**Task directions:** Scan each line of the records for the word "take" and extract the ones that have it.

**Provided data:**

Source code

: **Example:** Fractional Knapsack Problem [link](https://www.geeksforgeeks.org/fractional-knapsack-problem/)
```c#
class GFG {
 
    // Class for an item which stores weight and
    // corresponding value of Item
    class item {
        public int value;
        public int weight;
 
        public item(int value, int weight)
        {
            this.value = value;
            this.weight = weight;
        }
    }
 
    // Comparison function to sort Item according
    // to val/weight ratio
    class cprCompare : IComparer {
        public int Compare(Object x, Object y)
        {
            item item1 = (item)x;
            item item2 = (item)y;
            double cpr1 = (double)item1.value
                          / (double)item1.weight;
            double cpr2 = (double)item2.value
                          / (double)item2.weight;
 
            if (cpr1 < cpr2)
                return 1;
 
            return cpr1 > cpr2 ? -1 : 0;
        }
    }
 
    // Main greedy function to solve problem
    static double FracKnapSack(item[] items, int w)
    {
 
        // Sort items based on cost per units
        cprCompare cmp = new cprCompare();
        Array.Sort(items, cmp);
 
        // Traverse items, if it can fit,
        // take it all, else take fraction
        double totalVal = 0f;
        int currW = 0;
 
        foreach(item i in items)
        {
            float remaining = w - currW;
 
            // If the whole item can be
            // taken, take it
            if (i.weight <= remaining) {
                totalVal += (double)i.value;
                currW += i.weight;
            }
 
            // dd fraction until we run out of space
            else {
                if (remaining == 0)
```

**Final answer:**
        // take it all, else take fraction
            // taken, take it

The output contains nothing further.